Aim of the task: Look below for the line containing "При использовании материалов"; from there through the line containing "ЯВЛЯЕТСЯ ПОПУЛЯРНО-ОЗНАК", both lines included, please set down each line exactly and nothing else.

Collected data:
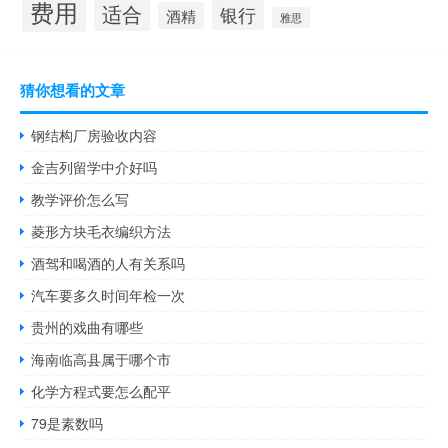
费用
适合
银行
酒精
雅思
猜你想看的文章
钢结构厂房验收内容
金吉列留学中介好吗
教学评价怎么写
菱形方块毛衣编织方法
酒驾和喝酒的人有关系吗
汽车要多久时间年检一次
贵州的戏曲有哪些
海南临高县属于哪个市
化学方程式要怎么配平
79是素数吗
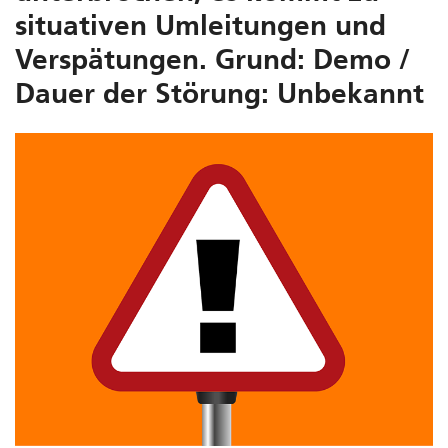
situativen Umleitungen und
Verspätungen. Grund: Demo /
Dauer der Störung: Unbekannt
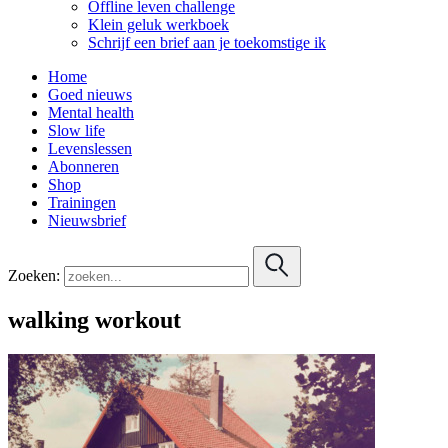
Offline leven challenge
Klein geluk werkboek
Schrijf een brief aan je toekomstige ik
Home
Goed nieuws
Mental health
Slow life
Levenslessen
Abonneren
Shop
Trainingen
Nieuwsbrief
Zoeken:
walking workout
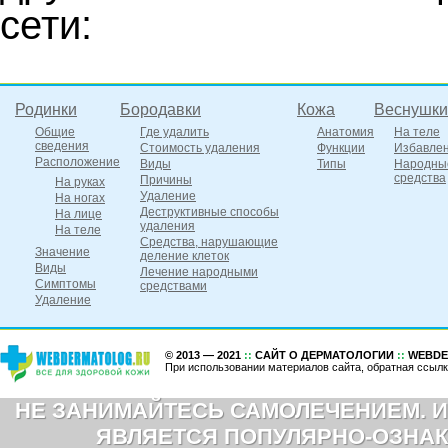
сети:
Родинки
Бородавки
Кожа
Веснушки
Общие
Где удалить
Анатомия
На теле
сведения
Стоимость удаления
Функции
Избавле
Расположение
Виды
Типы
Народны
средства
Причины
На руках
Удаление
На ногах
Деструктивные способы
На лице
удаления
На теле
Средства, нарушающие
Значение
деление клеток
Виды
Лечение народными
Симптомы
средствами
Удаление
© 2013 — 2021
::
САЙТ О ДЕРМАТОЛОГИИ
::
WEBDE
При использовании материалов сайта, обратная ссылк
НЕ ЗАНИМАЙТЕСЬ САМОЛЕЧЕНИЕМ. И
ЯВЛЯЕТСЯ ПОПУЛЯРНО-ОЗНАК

...

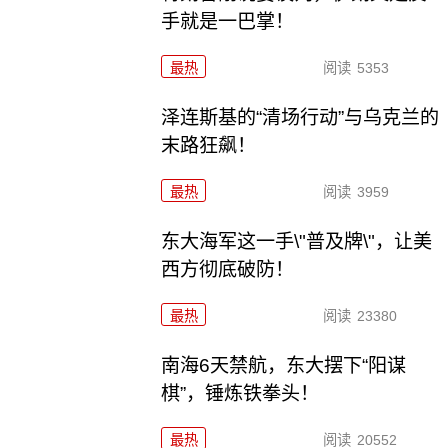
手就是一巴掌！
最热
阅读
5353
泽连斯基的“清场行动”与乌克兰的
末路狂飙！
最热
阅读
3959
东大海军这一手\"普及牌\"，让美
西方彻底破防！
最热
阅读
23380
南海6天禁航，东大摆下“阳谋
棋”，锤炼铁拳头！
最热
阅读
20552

Solution to the problem:
При использовании материалов сайта, обратная ссылк
НЕ ЗАНИМАЙТЕСЬ САМОЛЕЧЕНИЕМ. И
ЯВЛЯЕТСЯ ПОПУЛЯРНО-ОЗНАК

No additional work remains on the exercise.